Something big is happening on Wall Street that is making investment bankers richer. It is also supposed to signal better times ahead for the rest of the country.
A boom in mergers and acquisitions is taking place, and the stampede is expected to continue even after two headline-grabbing deals – Rupert Murdoch’s bid for Time Warner and Sprint’s attempt to buy T-Mobile – crumbled this week.
A sharp upturn in deal activity is often thought to herald a stronger economy and a buoyant stock market.

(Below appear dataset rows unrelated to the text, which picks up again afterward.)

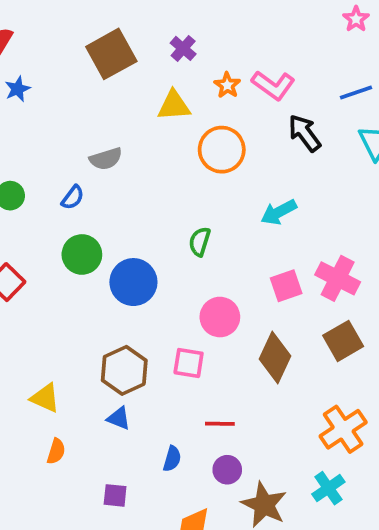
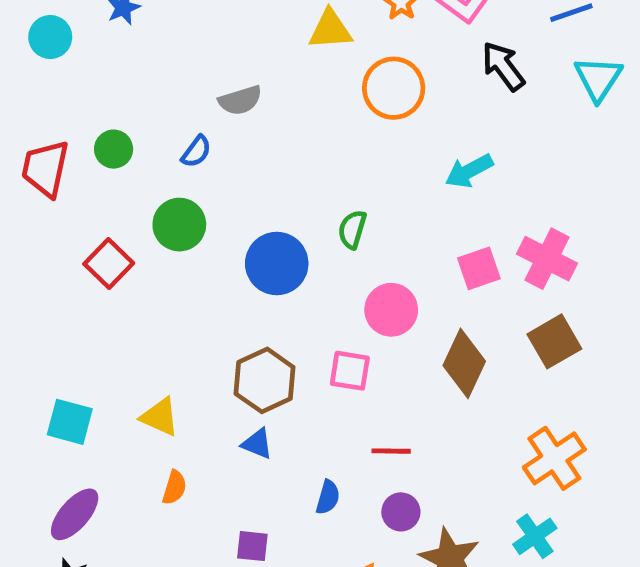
green semicircle: (200, 242) -> (352, 229), moved
green circle: (82, 254) -> (179, 225), moved

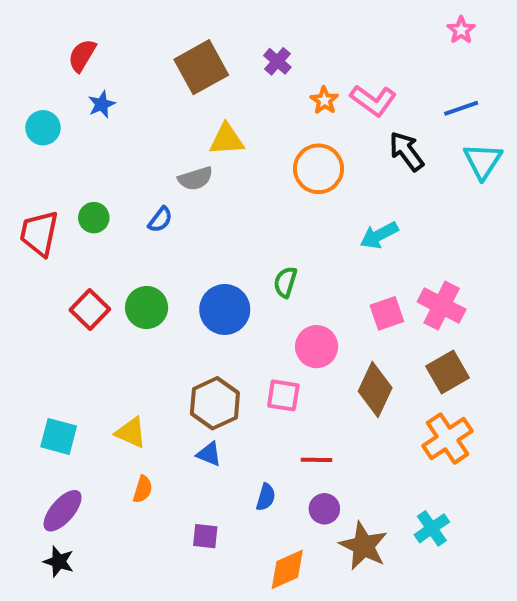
yellow triangle: (330, 30) -> (227, 139), moved
green circle: (179, 225) -> (147, 308), moved
orange cross: (554, 458) -> (447, 438), moved

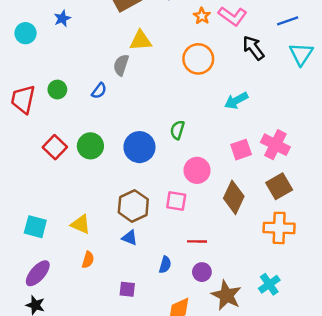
gray semicircle: (195, 179) -> (121, 65), turned 125
orange cross: (447, 438) -> (279, 228), turned 36

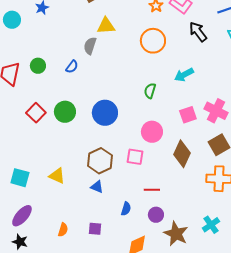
green semicircle: (177, 130) -> (150, 91), moved
orange semicircle: (88, 260) -> (63, 230), moved

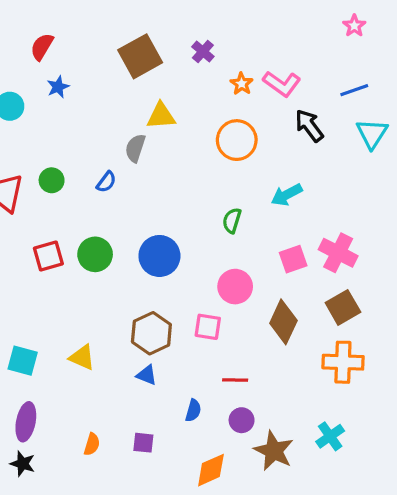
red square: (36, 113) -> (48, 256), turned 30
purple ellipse: (22, 216) -> (26, 422), turned -30

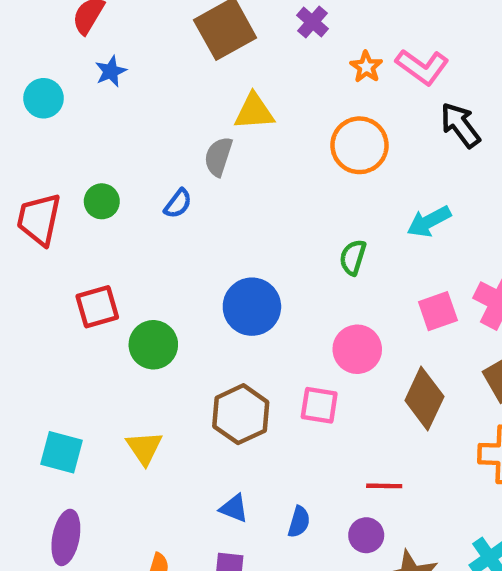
green circle: (95, 254) -> (153, 345), moved
yellow triangle: (82, 357) -> (144, 448), turned 32
blue triangle: (147, 375) -> (234, 508), moved
red line: (235, 380) -> (384, 486), moved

The theory: Corporate chieftains see strength building in their business lines, which gives them the confidence to pursue ambitious acquisitions of other companies.
“The corporate sector has been kind of out of it in creating any sort of growth,” Savita Subramanian, an equities strategist with Bank of America Merrill Lynch, said. “So maybe this is the first salvo in a corporate-spending-driven economic recovery.”
So far this year, $2.2 trillion in deals have been announced globally, according to data from Thomson Reuters. That total represents a 67 percent increase from the same period last year, and it is setting up 2014 to be a robust year for deal-makers.
While the surge creates a hefty payday for investment bankers, it is also one more piece of data – along with figures showing job growth – that suggest the U.S. economy is poised to accelerate out of the doldrums that followed the financial crisis of 2008.
“There’s less talk of a double-dip recession or systemic failure,” Chris Ventresca, a global co-head of mergers and acquisitions for JPMorgan Chase, said. “So an M&A deal feels much less risky than it did until quite recently.”
But to some on Wall Street, the deal-making may not in fact be an indicator of golden years ahead. Optimism about economic growth may not be the sole driver of the boom in acquisitions, they assert. Instead, some chief executives may have come to view takeovers as the only way to obtain big increases in revenue in a still lackluster economy. If the deals then disappoint, the economy could also suffer.
And on Wall Street, a desire to strike while the iron is hot always plays a role in any boom. In this case, companies may be forging a lot more deals because the debt used to help finance many of the transactions could soon cost more, particularly if the Federal Reserve raises interest rates next year.
“M&A waves always start happening when the economy starts going into the next stage of development,” Oleg Melentyev, a credit strategist at Deutsche Bank, said. “But corporate executives may be thinking, ‘Cheap capital is not going to be around forever, and I’d better start doing something today.’ ”
Some investors say they already see signs of irrationality. David Einhorn of the hedge fund Greenlight Capital recently observed that some companies he is betting against – or selling short, in Wall Street parlance – have become the targets of takeovers, even though, in his view, they have significant weaknesses.
Even so, analysts say that several of the big deals done this year make sense. Comcast’s pending $45 billion acquisition of Time Warner Cable, for instance, offers a way for Comcast to gain a truly national presence, including in major cities like New York. And while Comcast’s stock slumped after the deal was announced, suggesting shareholders were unnerved by the merger, it has since mostly recovered.